Likewise, ransomware attacks conducted by Russian-aligned groups against local governments and city-level services are partially about the hacking, partially about earning income to self-fund future intelligence operations, and partially about deepening the narrative from 2016 — that the fragility in our infrastructure is more systemic and deeper than we  thought. 

Hacking events are also still used to create the perception of wrongdoing or hidden information. For example, Burisma, a Ukrainian gas company, was hacked during the impeachment process. No information acquired from that hack was revealed, but it helped to build the narrative that Burisma and the Bidens had something to hide, which was a part of the defense of the president’s misconduct.

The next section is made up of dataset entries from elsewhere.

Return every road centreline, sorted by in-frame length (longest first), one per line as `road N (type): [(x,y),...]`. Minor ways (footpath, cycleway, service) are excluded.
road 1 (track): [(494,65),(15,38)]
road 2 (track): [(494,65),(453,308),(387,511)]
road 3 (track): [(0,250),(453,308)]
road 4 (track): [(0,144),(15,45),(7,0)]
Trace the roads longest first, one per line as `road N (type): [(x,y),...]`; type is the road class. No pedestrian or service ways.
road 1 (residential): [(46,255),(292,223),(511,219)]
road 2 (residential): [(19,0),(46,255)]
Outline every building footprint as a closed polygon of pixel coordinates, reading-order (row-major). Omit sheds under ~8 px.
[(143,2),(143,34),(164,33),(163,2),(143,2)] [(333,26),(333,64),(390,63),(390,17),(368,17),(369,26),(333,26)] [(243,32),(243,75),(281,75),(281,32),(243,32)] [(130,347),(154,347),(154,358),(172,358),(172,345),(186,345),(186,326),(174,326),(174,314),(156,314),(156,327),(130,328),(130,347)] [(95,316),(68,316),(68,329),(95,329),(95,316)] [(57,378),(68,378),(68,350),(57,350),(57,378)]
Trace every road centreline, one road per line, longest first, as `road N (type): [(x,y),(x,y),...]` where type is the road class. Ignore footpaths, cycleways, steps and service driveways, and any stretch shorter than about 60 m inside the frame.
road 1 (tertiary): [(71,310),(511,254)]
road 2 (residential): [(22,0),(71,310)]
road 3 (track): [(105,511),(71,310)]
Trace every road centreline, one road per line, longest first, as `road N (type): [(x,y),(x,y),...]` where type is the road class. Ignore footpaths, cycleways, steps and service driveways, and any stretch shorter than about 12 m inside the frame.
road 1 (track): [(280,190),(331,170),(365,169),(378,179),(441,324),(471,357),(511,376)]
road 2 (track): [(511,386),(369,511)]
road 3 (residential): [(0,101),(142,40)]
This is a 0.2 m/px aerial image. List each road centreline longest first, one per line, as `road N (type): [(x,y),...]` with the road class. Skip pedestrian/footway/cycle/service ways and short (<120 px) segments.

As with the Podesta hack, the story of the hack itself is wrongly viewed by many as evidence that “there must be something there.”

And it isn’t just the Russians who know how to use hacking as narrative: think back to the Sony hack in 2014. North Korea’s hackers were able, at almost no cost to the country, to send a very loud message that there were consequences if anyone messed with North Korea and its dictator. 

So, what can you do about it? Understand the role you play as an individual in spreading and accelerating the amplification of news stories that have a meaning deeper than the surface. With stories about hacking in particular, try to understand the broader narrative they contribute to. Help put the story in that context for others. This can ensure that information can be shared without achieving the narrative goals of attackers.